5.3.3 Sending On a WAN Miniport
MiniportWanSend transmits a packet through the adapter onto the network.
Ownership of both the packet descriptor and the packet data is transferred to the WAN NIC driver until this request is completed, either synchronously or asynchronously. If the WAN miniport returns NDIS_STATUS_PENDING, it must later indicate completion of the request by calling NdisMWanSendComplete. If the WAN miniport returns a status other than NDIS_STATUS_PENDING, the request is considered to be complete, and ownership of the packet immediately reverts to the caller.
Unlike LAN miniports, the WAN driver cannot return a status of NDIS_STATUS_RESOURCES to indicate that it does not have enough resources currently available to process the transmit. Instead, the WAN miniport should queue the send internally for a later time and perhaps lower the SendWindow value on the line by making a line-up indication. The NDISWAN driver will insure that the WAN miniport driver never has more than SendWindow packets outstanding. If a WAN miniport makes a line-up indication for a particular line, and sets the SendWindow to zero, NDISWAN reverts to using the default value of the transmit window passed as the MaxTransmit value provided to an earlier OID_WAN_GET_INFO request.
It is also an error for the WAN miniport NIC driver to call NdisMSendResourcesAvailable.
The packet passed to MiniportWanSend will contain simple HDLC PPP framing if PPP framing is set. For SLIP or RAS framing, the packet contains only the data portion with no framing whatsoever. Simple HDLC PPP framing is discussed later in more detail.

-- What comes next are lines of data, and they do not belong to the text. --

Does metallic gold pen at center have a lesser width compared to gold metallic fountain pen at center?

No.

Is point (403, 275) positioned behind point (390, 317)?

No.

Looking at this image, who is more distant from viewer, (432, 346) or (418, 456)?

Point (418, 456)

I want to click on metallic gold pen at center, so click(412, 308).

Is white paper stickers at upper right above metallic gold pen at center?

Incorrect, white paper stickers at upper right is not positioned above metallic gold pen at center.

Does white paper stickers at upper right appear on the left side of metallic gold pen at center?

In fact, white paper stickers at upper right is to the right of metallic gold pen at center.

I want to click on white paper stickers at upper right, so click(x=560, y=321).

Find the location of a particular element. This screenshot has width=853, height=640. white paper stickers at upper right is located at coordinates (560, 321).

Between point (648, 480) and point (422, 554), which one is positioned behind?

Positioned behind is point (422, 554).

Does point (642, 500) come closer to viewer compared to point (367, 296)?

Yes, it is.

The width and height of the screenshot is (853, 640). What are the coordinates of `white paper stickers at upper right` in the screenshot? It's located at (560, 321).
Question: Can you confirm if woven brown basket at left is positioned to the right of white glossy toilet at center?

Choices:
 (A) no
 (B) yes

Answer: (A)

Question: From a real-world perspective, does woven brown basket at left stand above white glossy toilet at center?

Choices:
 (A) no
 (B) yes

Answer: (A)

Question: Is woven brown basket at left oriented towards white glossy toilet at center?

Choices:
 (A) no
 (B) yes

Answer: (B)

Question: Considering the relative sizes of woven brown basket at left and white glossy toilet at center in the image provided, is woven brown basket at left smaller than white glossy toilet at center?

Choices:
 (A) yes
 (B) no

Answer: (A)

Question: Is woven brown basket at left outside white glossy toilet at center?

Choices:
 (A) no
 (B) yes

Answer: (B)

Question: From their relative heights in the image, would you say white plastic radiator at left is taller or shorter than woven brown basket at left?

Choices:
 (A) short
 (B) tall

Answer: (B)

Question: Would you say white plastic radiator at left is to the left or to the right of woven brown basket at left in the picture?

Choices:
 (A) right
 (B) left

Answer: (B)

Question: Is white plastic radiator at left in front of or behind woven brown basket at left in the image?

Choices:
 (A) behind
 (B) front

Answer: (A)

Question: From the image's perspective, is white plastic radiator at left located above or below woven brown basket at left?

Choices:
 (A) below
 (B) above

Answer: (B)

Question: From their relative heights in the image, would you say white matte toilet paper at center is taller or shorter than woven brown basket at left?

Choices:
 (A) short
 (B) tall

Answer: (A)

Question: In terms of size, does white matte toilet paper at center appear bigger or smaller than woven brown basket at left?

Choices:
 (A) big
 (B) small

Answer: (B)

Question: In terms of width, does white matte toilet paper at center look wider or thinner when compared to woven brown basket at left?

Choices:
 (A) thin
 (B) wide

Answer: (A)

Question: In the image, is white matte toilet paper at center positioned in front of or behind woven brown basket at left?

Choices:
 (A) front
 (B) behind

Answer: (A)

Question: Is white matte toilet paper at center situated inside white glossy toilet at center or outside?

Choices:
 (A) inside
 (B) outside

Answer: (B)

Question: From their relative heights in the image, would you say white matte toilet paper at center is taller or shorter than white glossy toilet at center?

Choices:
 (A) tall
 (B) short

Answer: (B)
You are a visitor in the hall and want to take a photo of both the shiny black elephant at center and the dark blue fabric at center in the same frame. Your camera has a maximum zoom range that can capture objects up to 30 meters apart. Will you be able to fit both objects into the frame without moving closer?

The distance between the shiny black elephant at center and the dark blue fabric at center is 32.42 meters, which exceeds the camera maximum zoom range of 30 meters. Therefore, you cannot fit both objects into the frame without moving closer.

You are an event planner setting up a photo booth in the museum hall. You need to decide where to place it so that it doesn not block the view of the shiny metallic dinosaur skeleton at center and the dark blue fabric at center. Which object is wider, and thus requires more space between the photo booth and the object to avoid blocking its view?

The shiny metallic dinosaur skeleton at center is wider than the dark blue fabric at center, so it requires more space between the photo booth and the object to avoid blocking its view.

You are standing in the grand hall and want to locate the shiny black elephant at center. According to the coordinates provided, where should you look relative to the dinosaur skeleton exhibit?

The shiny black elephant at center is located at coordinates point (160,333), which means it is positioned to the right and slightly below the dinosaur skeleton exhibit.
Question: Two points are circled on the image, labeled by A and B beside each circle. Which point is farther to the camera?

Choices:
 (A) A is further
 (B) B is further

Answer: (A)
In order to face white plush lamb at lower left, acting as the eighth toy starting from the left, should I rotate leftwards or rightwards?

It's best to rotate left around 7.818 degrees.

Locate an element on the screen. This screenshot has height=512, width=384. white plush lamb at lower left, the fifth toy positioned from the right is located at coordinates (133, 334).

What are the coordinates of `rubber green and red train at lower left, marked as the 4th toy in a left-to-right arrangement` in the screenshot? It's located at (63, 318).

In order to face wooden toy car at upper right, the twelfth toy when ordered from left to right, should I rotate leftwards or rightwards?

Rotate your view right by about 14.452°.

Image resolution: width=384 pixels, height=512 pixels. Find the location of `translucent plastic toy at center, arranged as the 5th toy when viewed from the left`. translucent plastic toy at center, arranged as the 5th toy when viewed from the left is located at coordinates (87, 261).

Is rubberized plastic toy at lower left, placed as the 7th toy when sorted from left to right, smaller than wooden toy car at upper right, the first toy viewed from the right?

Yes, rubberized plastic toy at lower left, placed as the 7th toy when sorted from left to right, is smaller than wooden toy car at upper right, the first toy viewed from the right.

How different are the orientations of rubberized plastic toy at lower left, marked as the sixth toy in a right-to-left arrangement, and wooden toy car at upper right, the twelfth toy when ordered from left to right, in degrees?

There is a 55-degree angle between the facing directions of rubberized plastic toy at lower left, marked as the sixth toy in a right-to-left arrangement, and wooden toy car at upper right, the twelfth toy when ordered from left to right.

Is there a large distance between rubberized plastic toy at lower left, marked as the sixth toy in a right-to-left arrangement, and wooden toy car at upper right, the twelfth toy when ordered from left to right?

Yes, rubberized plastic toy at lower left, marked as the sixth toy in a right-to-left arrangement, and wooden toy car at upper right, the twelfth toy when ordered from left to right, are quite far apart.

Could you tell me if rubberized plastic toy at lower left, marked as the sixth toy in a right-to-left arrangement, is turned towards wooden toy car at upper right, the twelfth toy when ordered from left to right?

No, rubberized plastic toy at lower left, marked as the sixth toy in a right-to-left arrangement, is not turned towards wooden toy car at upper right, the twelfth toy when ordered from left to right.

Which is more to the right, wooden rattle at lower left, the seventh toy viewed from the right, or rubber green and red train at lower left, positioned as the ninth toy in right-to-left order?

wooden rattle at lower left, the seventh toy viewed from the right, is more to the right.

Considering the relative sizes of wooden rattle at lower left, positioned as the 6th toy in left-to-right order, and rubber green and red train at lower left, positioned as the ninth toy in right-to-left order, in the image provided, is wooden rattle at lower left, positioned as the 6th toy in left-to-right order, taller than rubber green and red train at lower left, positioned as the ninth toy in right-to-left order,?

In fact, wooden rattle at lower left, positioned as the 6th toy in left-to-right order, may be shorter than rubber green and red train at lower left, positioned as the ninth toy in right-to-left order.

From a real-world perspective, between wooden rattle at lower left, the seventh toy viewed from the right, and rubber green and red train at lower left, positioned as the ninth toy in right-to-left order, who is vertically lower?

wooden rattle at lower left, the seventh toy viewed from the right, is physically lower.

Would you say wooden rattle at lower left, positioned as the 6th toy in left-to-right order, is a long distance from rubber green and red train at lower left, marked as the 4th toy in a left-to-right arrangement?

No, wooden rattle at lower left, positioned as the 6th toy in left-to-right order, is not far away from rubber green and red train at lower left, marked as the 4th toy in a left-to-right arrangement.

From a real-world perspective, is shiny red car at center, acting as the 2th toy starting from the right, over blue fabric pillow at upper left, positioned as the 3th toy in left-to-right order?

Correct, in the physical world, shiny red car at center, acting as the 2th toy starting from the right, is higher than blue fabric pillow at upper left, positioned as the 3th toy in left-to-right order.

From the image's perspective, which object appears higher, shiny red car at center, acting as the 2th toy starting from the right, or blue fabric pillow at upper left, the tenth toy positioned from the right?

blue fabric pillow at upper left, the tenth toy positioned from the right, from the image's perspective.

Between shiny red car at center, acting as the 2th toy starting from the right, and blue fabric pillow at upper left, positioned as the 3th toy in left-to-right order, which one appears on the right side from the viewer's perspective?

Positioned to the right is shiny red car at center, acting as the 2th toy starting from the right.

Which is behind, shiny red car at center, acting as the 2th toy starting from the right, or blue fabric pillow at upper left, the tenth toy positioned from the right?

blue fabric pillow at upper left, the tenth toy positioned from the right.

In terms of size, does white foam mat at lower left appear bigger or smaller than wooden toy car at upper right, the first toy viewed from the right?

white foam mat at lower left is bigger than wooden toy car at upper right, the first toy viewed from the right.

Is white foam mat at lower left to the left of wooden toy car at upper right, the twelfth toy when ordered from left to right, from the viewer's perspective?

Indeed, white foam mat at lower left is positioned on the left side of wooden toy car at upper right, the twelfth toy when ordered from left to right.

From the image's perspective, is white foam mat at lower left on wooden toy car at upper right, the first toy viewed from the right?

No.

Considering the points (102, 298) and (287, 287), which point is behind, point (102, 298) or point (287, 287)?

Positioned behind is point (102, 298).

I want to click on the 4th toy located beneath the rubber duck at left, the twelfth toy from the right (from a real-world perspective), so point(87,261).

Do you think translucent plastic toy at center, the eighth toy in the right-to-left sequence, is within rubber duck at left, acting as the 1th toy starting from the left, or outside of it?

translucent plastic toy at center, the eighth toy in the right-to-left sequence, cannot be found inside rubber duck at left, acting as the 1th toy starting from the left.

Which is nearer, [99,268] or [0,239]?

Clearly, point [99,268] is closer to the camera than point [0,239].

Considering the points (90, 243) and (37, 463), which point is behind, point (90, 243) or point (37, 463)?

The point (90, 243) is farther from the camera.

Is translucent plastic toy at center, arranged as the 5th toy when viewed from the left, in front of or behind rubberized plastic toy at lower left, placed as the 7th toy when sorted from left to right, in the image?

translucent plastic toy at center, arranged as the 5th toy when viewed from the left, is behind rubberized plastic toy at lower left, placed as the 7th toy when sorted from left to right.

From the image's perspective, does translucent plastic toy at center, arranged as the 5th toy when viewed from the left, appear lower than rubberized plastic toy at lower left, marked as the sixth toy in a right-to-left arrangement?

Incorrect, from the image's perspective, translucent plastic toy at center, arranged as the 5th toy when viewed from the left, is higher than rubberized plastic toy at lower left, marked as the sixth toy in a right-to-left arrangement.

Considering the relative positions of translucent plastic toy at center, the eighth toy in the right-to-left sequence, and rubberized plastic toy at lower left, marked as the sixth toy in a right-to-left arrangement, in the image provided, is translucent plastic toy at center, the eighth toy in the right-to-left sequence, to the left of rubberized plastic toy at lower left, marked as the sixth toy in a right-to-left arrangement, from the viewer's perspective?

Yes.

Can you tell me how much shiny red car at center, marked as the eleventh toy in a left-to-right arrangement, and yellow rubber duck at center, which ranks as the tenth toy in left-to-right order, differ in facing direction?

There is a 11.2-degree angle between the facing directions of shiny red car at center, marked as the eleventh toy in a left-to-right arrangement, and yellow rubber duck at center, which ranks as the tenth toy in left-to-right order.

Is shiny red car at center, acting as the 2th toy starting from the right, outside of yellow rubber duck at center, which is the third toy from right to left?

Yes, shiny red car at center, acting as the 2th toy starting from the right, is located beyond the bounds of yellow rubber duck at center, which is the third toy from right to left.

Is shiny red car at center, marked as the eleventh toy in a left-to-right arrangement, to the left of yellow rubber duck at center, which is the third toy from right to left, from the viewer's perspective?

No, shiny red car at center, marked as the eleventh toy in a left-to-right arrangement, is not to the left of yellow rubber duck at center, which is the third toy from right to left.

A WAN NIC driver must not attempt to provide software loopback or promiscuous mode loopback. Both of these are fully supported in the NDISWAN driver.
The MacReservedx members as well as the WanPacketQueue member of the NDIS_WAN_PACKET is fully available for use by the WAN miniport.
The available header padding is simply CurrentBuffer-StartBuffer. The available tail padding is EndBuffer-(CurrentBuffer+CurrentLength). The header and tail padding is guaranteed to be at least the amount requested, but it can be more.
See NDIS_WAN_PACKET in the Network Driver Reference for details of the WAN packet descriptor structure.
A WAN miniport calls NdisMWanSendComplete to indicate that it has completed a previous transmit operation for which it returned NDIS_STATUS_PENDING. This does not necessarily imply that the packet has been transmitted, although, with the exception of intelligent adapters, it generally has. It does however, mean the miniport is ready to release ownership of the packet.
When a WAN miniport calls NdisMWanSendComplete, it passes back the original packet to indicate which send operation was completed. If MiniportWanSend returns a status other than NDIS_STATUS_PENDING, it does not call NdisMWanSendComplete for that packet.